How To Stop Obsessing Over What People Think via Mel Robbins
There's a statement I like to share with people when they worry too much about what people think of them: "it's none of your business what people think of you." When we recognize this reality, it's easier to clear our minds and re-focus our attention.
In this two-minute clip, Mel Robbins asks us to stop giving a sh*t, and to start being our authentic selves. She said, "people want to feel a connection, and the only way they'll feel a connection with you is if you remove the veneer and the barriers you put between you and other people. Everyone gives too much of a sh*t of what other people think. Everyone's always judging everyone else, that's why you can't worry about it."
She believes the only way to stop caring what people think is to take action. "Through action you prove to yourself, even though you care what other people think, you're going to do it anyway."
Why Being An Explorer Beats Being An Expert via Psychology Today
Everyone wants to be an expert, as if it's a status symbol in the business world. What you know isn't important, if you aren't contributing value. That's why I like this article about being an explorer, rather than being an expert. The idea takes the focus off appearing smart and directs our attention to what we can learn and share.
Think about it this way: to be an explorer is to admit you don't know something but that you're eager to learn. To utter the words "I don't know," can be hard to do since corporations create environments where people are expected to know everything.
In this article, entrepreneur Jonah Sachs points to the problem of pretending you know something: "the problem of overconfidence and closed-mindedness in areas we believe we have expertise is all the more troubling because we so generally tend to credit ourselves with having more expertise than we do."
Instead, consider this idea to tame the urges that keep you from exploring: by spending time doing things that make you a beginner again. We've asked some of our District Venture entrepreneurs to open up about this topic on YouInc. Look for their stories soon.

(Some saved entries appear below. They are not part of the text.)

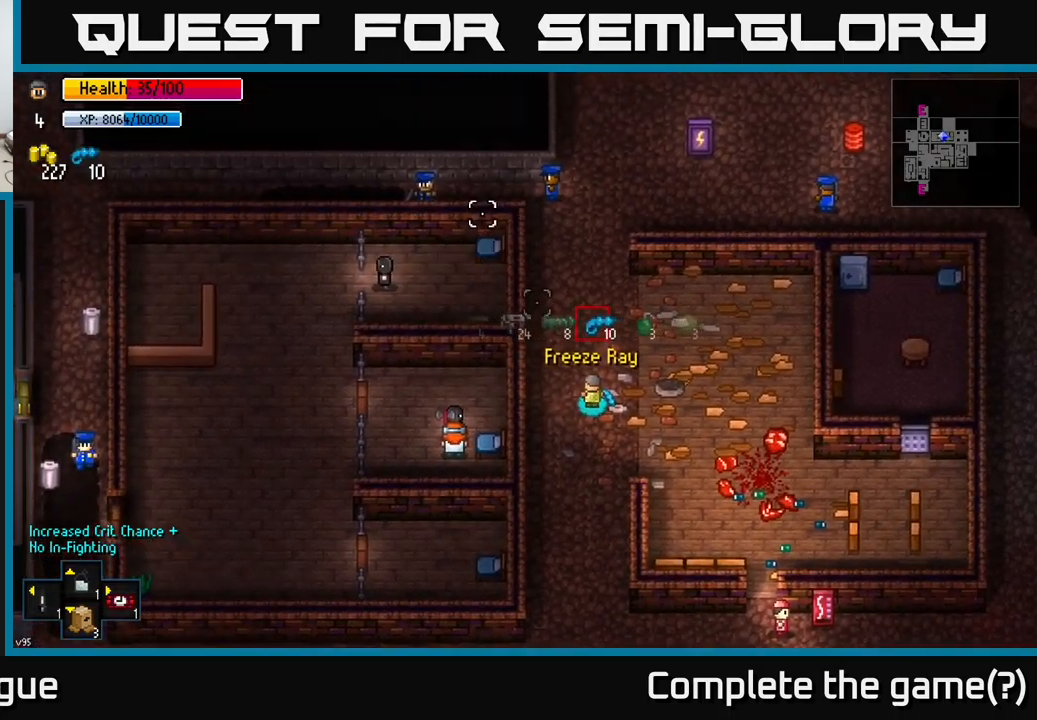
{"buttons": [], "left_stick": "center", "right_stick": "up", "events": [[50, "R1", "up"], [216, "right_stick", "up"]]}
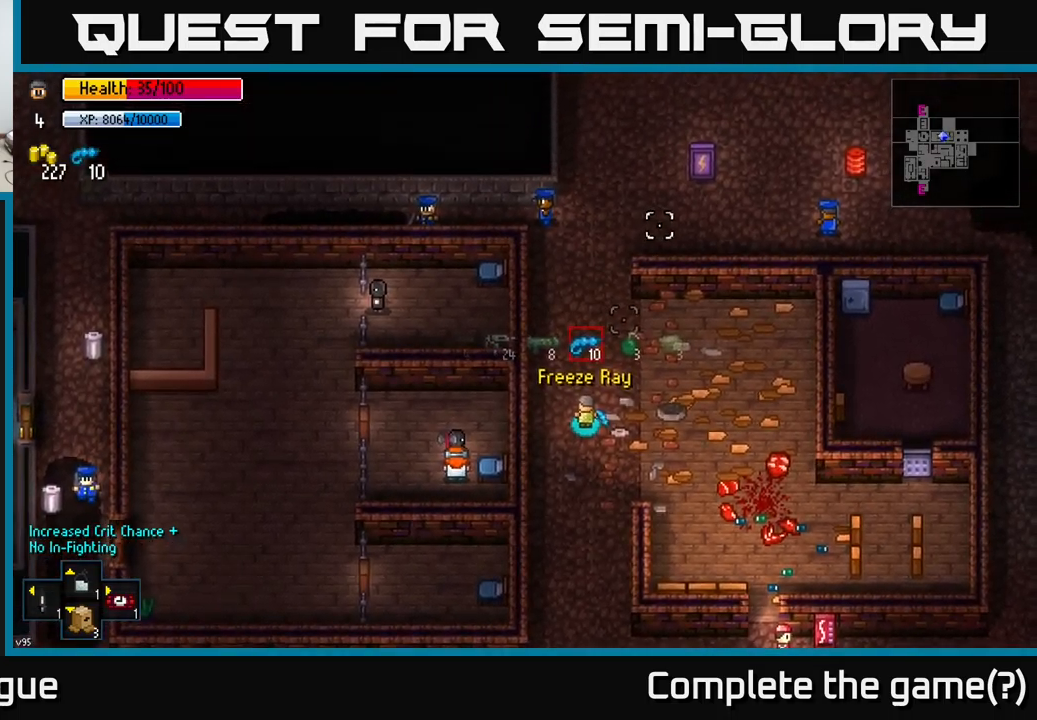
{"buttons": [], "left_stick": "up", "right_stick": "up", "events": [[16, "R1", "down"], [83, "R1", "up"], [150, "left_stick", "up"], [366, "R1", "down"], [466, "R1", "up"]]}
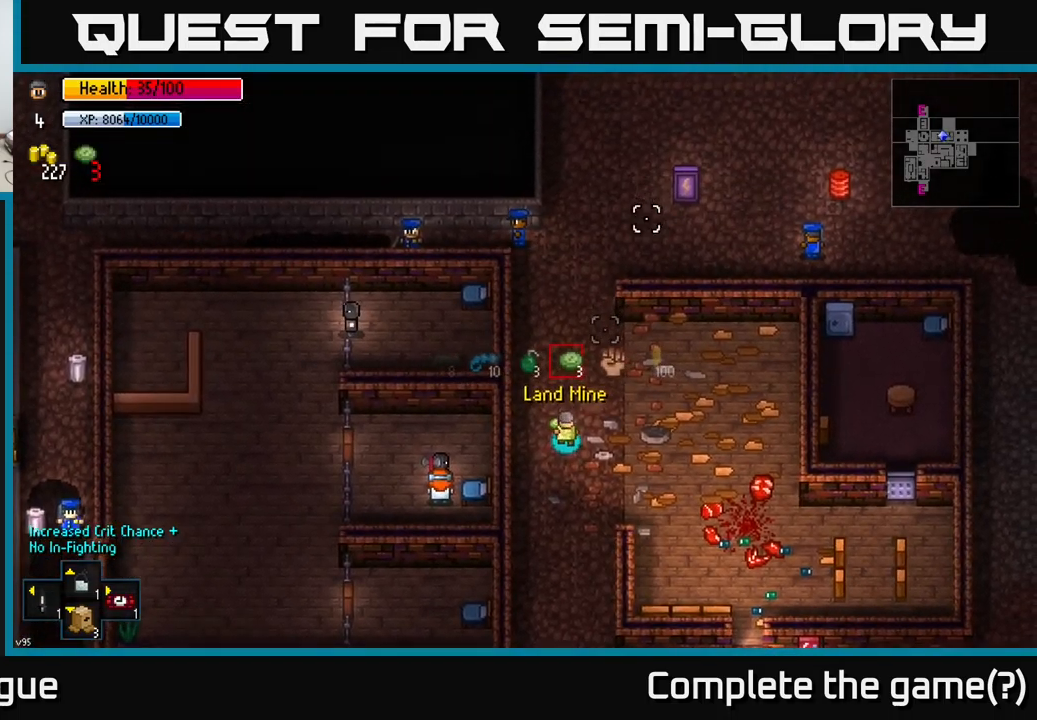
{"buttons": [], "left_stick": "up", "right_stick": "up-right", "events": [[33, "R1", "down"], [100, "R1", "up"], [366, "R1", "down"], [433, "right_stick", "up-right"], [466, "R1", "up"]]}
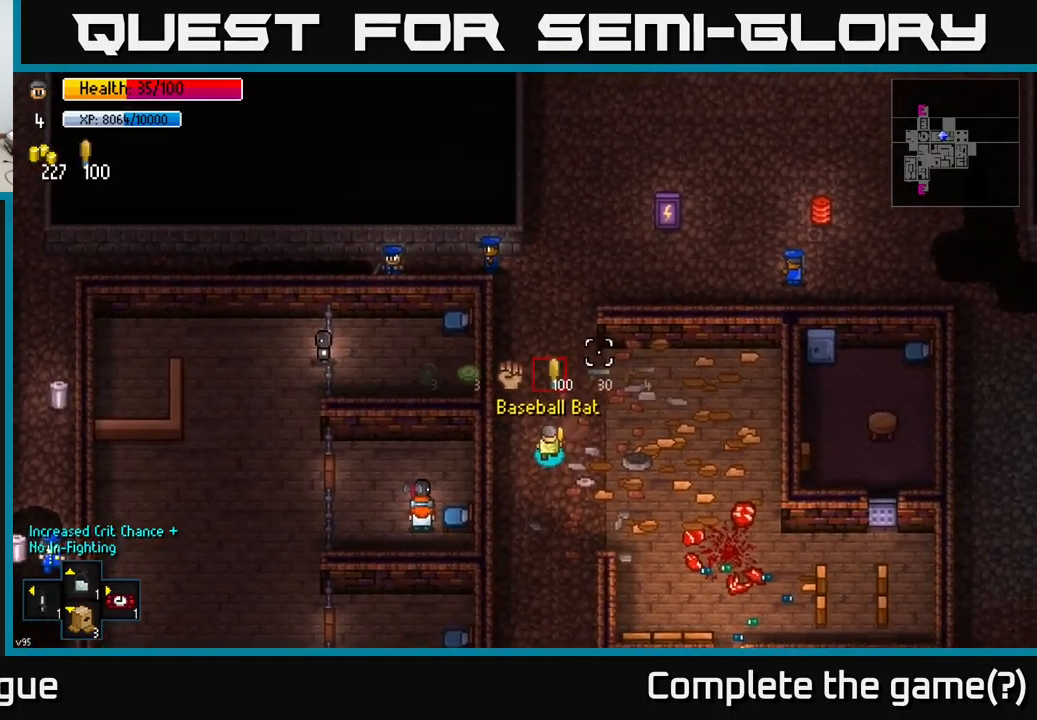
{"buttons": [], "left_stick": "up", "right_stick": "center", "events": [[283, "left_stick", "up-left"], [400, "left_stick", "up"], [416, "right_stick", "center"]]}
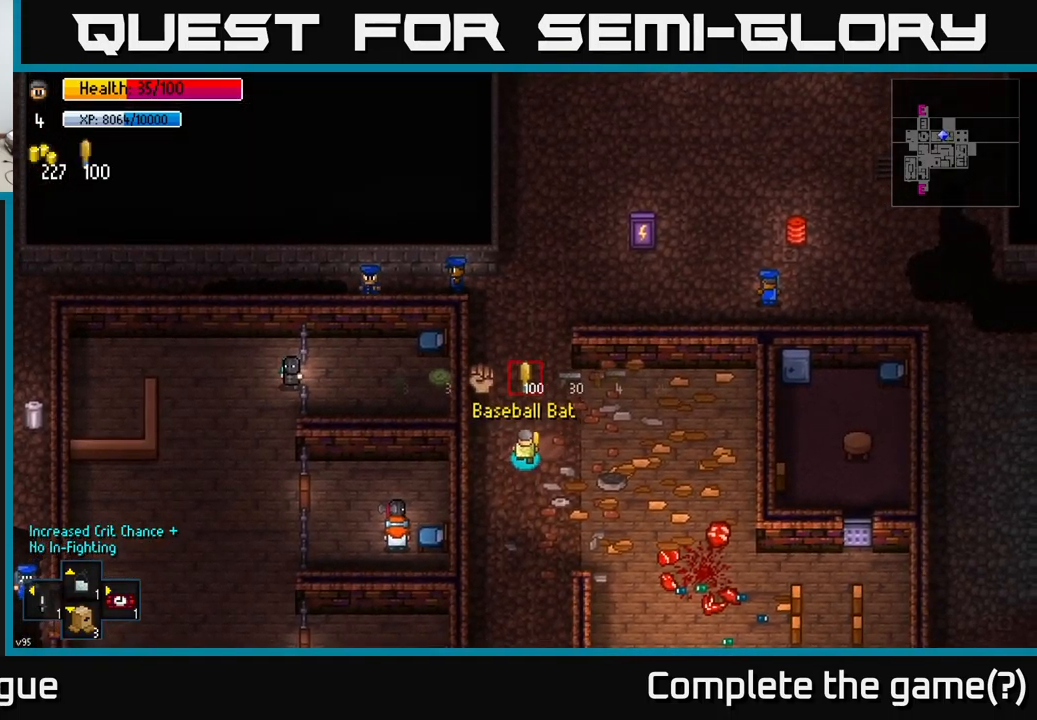
{"buttons": [], "left_stick": "center", "right_stick": "center", "events": [[16, "left_stick", "up-right"], [116, "left_stick", "center"], [250, "Y", "down"], [333, "Y", "up"]]}
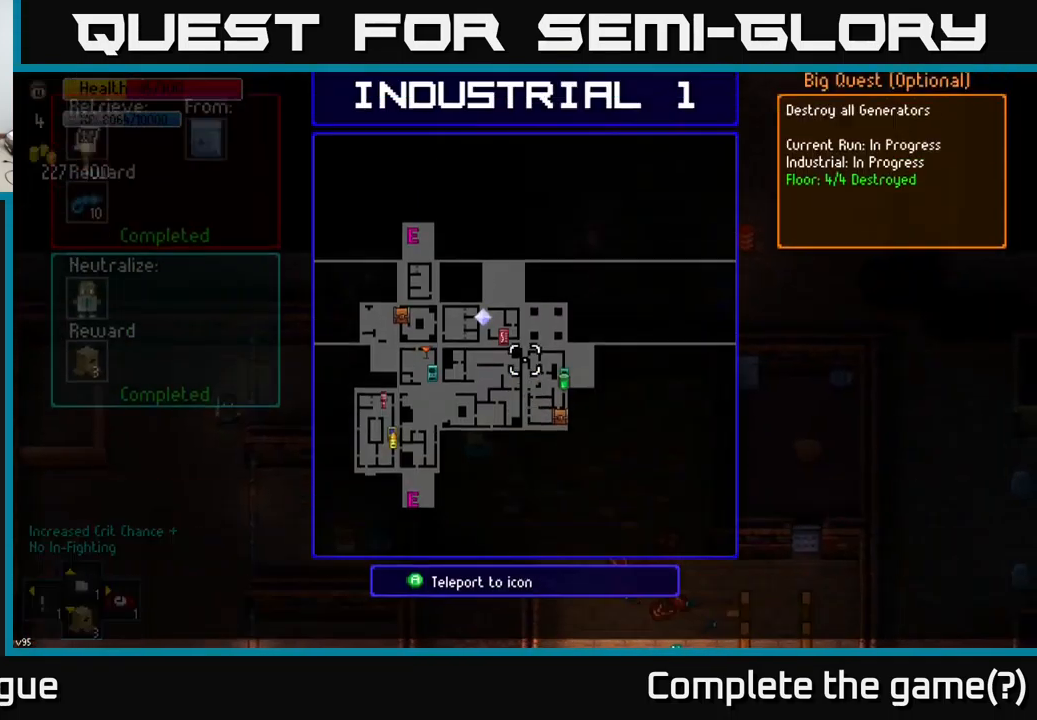
{"buttons": [], "left_stick": "center", "right_stick": "center", "events": []}
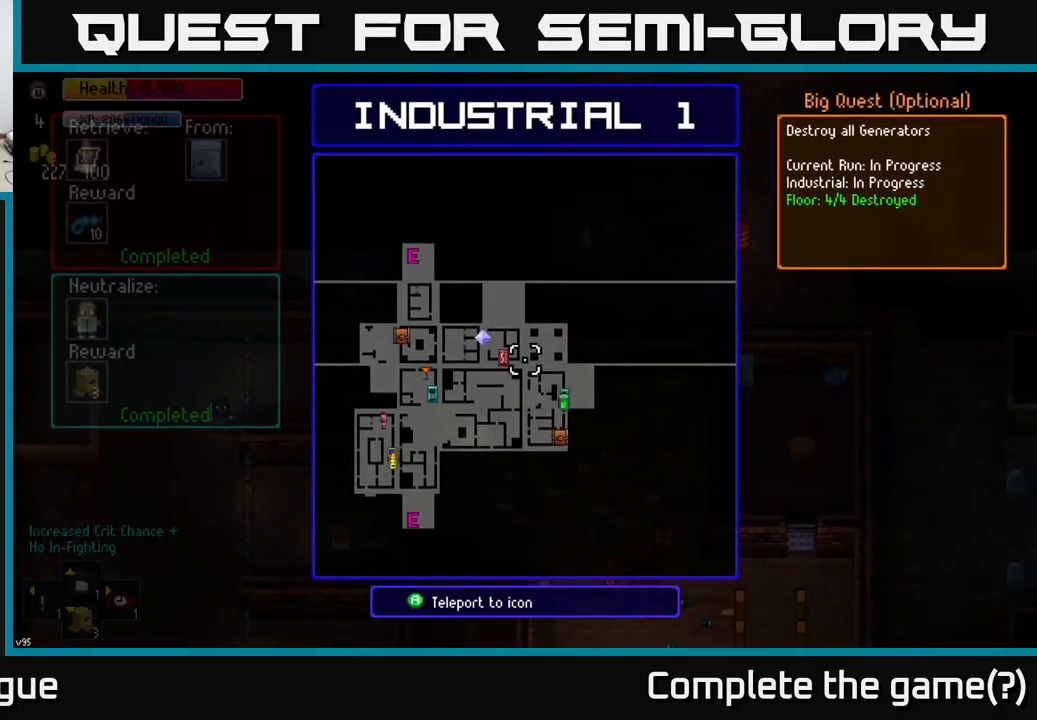
{"buttons": [], "left_stick": "center", "right_stick": "center", "events": [[266, "left_stick", "left"], [400, "left_stick", "center"]]}
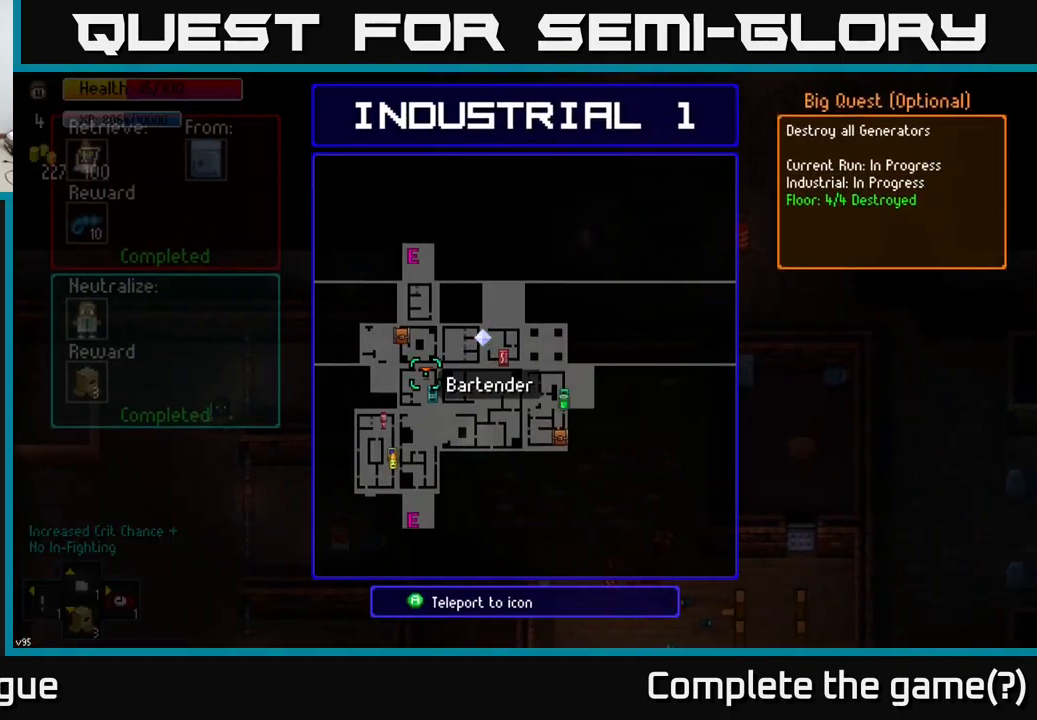
{"buttons": [], "left_stick": "center", "right_stick": "center", "events": []}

Career Change, The Entrepreneurs via Monocle 24
I've started listening to The Entrepreneurs podcast from Monocle, where the team profiles innovative businesses and inspiring startups. One of the most recent episodes profiles four people, who left long-time careers in the corporate world to do something they love. I like these stories because they focus on how life changes when you start following your life's passion instead of a more secure path.
For Peter Milne, he believed it was more important to create something he was proud of instead of wanting more possessions and more money. Milne worked in finance for 25 years and in 2015 quit to start a garden center with his husband. As Milne has learned, when we put our efforts into what we love, we take the focus off ourselves to contribute something meaningful to others--much like the companies I decide to invest in, I like to keep a pulse on why people decide to become entrepreneurs.
I'm a big follower of Brene Brown. Her work shows us how to navigate difficult situations and conversations with courage. She recently shared an excerpt from her book, Rising Strong, that's a great example of how to lead by keeping the interests of your team at heart.
Brown shares a story from Andrew, a senior leader at an advertising firm. He's known around his office as "a listener, a thinker, an expert in strategy, and the keeper of culture." Andrew faces the decision of whether to take on a big new business pitch, despite the client having a bad reputation. Andrew's gut reaction is that the team is overworked and doesn't have time for the pitch; he goes against his instinct and takes on the project. Brown shows us, through Andrew's situation, how to make decisions that consider what's best for a team, versus what's best for the agency to make money.